Saturday, July 4, 2009

Palmer Fishman Industries at Art Around Adams


Palmer Fishman Industries, the artist collaborative made up of Otto Castillo and Jessica Hirst, presented Palmer Fishman's Recycled Lounge at the Art Around Adams Festival held in San Diego on June 6, 2009. The artists installed the equivalent of a living room with two seating areas on the ball field in front of the main stage. All of the pieces were reconstructions of discards left on the curb, mostly around Pacific Beach. Castillo and Hirst have become known for their imaginative transformations of everyday and found objects, with past projects including a jewelry collection made from bottle caps, corks, seeds and other ephemera, all in collaboration with dump-dwellers in Managua. The motto of Palmer Fishman Industries, "so much more than just trash," is just this side of twee cheekiness, appropriating the cadence of corporate shininess while attempting to subvert its mercantile motives.

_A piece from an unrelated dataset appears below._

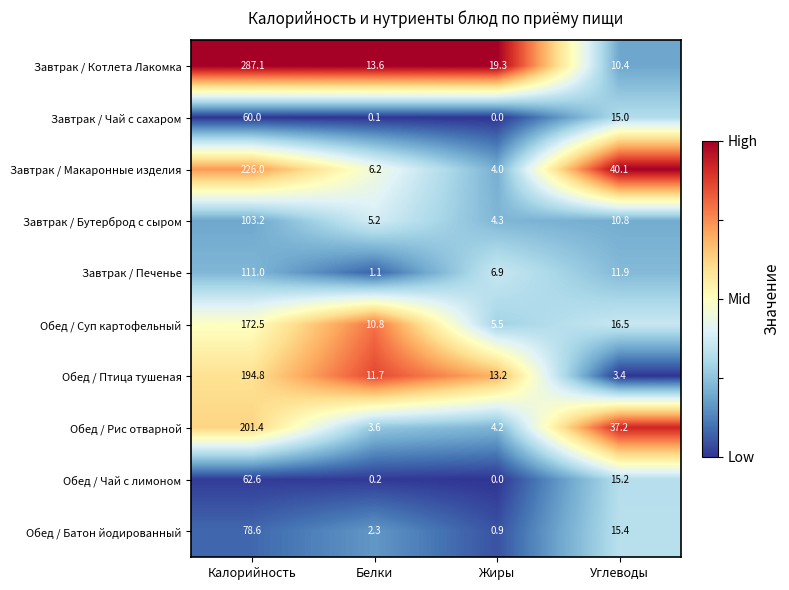

Where does the Обед / Батон йодированный series first go above 15?

Калорийность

Visitors to the Lounge were invited to choose from a variety of seating options, including a LaZBoy loveseat stripped down to its skeleton, then polished and painted a shiny red, with somewhat disconcerting cushions made of clear vinyl stuffed with bubble wrap. The coffee table was a celebration of kitsch, its surface upholstered with turquoise longhair fake fur, and a centerpiece titled "In Case of Emergency Break Plastic". Inside one could see a copy of Sylvia Plath's The Bell Jar, a bottle of antidepressants, an R2D2 figure, and magnetic refrigerator letters spelling out "Om".

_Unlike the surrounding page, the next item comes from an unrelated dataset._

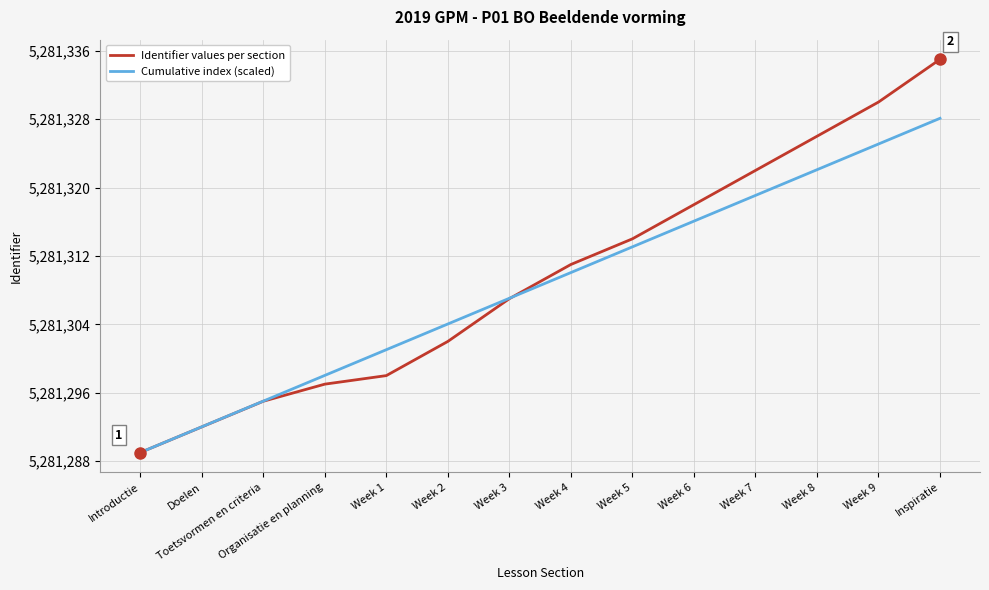

What is the total value across all series at Doelen?

10562584.0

Palmer Fishman Industries crosses boundaries of design, installation, sculpture, participatory durational performance, and good taste. Not all of their experiments yielded attractive or indeed fully functional results, but their interactions with visitors were worthy of documentation and study. Several people spoke about loneliness, depression, and frustration with work, within five minutes of sitting down. Instead of prescribing pills, Palmer Fishman Industries offered one-word talismans in keeping with their re-use, transform philosophy: plastic bottle caps inlaid with computer keys reading "Shift...." "Home..." "Control..." and "Option". By removing these words from their daily context, the artists recapture alternative meanings, and in so doing challenge viewers (or clients?) to renew their perceptual possibilities.